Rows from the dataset
===
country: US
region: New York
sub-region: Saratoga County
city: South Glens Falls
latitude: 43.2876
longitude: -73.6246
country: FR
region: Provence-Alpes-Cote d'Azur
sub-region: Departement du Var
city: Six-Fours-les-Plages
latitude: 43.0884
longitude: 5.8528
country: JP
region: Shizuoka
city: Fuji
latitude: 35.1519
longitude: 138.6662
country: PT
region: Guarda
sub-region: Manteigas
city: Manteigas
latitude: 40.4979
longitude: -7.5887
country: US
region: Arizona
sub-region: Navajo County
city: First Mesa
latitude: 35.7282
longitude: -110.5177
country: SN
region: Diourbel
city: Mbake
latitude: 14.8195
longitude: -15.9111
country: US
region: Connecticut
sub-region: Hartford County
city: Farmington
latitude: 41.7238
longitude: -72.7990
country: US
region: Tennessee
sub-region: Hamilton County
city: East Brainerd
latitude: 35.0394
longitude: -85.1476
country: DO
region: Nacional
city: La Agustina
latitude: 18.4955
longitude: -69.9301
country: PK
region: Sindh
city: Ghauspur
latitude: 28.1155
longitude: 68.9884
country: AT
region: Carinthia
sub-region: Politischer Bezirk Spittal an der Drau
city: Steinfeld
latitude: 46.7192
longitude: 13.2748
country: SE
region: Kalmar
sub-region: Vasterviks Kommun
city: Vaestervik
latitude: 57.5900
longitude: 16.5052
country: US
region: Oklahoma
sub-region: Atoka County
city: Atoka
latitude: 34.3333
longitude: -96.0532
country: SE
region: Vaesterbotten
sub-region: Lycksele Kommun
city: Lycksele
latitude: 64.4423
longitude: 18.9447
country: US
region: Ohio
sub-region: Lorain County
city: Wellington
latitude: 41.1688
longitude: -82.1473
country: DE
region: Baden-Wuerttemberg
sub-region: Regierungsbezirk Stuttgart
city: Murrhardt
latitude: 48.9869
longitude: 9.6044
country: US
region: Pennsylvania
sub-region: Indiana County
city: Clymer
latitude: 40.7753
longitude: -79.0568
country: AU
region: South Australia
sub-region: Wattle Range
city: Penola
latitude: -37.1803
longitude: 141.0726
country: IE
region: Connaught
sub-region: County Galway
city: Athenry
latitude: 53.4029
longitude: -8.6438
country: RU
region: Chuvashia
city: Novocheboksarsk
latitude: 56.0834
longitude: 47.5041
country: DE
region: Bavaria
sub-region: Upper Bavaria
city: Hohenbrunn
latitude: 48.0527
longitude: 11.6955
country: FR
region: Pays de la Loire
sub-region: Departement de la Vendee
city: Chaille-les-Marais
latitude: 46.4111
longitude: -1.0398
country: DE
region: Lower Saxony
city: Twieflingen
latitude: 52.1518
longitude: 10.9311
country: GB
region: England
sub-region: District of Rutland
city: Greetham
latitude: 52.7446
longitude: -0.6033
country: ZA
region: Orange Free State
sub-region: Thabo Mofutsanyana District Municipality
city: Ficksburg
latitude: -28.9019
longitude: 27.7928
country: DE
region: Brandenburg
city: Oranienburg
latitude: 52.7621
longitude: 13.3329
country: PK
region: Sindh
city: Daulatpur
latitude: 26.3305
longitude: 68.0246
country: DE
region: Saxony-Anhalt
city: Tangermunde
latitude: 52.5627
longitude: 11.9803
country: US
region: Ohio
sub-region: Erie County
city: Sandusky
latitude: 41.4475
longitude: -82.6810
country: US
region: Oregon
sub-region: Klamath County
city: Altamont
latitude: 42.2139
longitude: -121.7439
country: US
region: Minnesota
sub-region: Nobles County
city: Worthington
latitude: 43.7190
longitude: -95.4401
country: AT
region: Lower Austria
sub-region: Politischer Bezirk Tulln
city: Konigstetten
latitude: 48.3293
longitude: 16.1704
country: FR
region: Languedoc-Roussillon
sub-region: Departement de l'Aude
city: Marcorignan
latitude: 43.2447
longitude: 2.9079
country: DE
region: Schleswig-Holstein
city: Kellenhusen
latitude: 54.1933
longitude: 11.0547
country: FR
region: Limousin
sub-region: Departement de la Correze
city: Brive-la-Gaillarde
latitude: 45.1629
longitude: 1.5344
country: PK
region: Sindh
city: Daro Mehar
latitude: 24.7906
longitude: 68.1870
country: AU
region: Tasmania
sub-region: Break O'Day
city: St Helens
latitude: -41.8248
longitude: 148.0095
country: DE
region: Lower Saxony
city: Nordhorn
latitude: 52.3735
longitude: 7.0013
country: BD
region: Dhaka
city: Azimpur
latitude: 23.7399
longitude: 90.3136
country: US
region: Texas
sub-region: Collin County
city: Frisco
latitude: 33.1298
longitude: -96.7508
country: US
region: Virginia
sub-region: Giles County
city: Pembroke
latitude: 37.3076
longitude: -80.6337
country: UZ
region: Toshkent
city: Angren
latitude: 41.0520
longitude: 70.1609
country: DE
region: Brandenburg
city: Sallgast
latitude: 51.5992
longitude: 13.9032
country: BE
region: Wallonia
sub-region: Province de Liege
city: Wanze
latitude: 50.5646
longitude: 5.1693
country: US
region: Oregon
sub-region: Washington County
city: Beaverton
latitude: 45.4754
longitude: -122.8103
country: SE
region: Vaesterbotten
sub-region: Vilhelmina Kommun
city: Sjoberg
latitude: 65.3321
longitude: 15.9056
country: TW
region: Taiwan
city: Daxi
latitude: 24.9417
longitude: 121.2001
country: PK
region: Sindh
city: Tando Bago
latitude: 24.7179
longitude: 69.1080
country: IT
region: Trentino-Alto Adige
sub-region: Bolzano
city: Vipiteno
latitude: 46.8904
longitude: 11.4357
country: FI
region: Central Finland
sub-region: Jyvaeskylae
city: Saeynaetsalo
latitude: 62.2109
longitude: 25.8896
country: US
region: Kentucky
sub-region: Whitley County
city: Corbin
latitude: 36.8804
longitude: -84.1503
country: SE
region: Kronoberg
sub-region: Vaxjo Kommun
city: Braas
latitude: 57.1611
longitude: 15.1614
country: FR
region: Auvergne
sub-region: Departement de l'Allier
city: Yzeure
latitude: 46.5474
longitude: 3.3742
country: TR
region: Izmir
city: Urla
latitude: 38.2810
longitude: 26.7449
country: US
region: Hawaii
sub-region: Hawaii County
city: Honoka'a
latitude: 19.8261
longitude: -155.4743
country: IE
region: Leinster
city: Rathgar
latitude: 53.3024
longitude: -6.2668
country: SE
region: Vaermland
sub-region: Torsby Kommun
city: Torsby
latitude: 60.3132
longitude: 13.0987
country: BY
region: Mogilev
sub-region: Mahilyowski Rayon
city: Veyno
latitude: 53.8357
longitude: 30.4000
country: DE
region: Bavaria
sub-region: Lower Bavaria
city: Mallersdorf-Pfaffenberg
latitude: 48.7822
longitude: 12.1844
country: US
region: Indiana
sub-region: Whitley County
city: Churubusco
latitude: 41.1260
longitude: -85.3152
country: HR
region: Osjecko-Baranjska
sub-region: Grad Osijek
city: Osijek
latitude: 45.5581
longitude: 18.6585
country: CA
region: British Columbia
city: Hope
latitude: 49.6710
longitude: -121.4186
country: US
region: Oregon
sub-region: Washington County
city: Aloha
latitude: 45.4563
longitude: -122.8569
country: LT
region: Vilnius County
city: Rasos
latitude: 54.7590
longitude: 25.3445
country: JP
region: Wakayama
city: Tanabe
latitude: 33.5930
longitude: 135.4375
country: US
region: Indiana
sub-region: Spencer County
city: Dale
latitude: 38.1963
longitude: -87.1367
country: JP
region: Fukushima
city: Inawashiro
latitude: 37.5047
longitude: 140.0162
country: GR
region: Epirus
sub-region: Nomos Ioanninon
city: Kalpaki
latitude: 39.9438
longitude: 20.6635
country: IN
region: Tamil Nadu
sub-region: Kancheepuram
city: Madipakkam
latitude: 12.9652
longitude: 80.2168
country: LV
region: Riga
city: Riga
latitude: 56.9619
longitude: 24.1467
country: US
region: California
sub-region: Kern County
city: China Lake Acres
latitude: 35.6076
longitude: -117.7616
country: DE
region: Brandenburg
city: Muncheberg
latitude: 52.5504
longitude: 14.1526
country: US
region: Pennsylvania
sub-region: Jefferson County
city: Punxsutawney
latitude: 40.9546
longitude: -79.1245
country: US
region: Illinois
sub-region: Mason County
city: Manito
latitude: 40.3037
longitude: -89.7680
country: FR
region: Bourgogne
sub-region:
===
> _Requirement_
Could you copy the records verbatim, beginning with the line that contains "longitude: -6.2668" and ending after the final line of the records, with both of those lines included?

> _Task solution_
longitude: -6.2668
country: SE
region: Vaermland
sub-region: Torsby Kommun
city: Torsby
latitude: 60.3132
longitude: 13.0987
country: BY
region: Mogilev
sub-region: Mahilyowski Rayon
city: Veyno
latitude: 53.8357
longitude: 30.4000
country: DE
region: Bavaria
sub-region: Lower Bavaria
city: Mallersdorf-Pfaffenberg
latitude: 48.7822
longitude: 12.1844
country: US
region: Indiana
sub-region: Whitley County
city: Churubusco
latitude: 41.1260
longitude: -85.3152
country: HR
region: Osjecko-Baranjska
sub-region: Grad Osijek
city: Osijek
latitude: 45.5581
longitude: 18.6585
country: CA
region: British Columbia
city: Hope
latitude: 49.6710
longitude: -121.4186
country: US
region: Oregon
sub-region: Washington County
city: Aloha
latitude: 45.4563
longitude: -122.8569
country: LT
region: Vilnius County
city: Rasos
latitude: 54.7590
longitude: 25.3445
country: JP
region: Wakayama
city: Tanabe
latitude: 33.5930
longitude: 135.4375
country: US
region: Indiana
sub-region: Spencer County
city: Dale
latitude: 38.1963
longitude: -87.1367
country: JP
region: Fukushima
city: Inawashiro
latitude: 37.5047
longitude: 140.0162
country: GR
region: Epirus
sub-region: Nomos Ioanninon
city: Kalpaki
latitude: 39.9438
longitude: 20.6635
country: IN
region: Tamil Nadu
sub-region: Kancheepuram
city: Madipakkam
latitude: 12.9652
longitude: 80.2168
country: LV
region: Riga
city: Riga
latitude: 56.9619
longitude: 24.1467
country: US
region: California
sub-region: Kern County
city: China Lake Acres
latitude: 35.6076
longitude: -117.7616
country: DE
region: Brandenburg
city: Muncheberg
latitude: 52.5504
longitude: 14.1526
country: US
region: Pennsylvania
sub-region: Jefferson County
city: Punxsutawney
latitude: 40.9546
longitude: -79.1245
country: US
region: Illinois
sub-region: Mason County
city: Manito
latitude: 40.3037
longitude: -89.7680
country: FR
region: Bourgogne
sub-region:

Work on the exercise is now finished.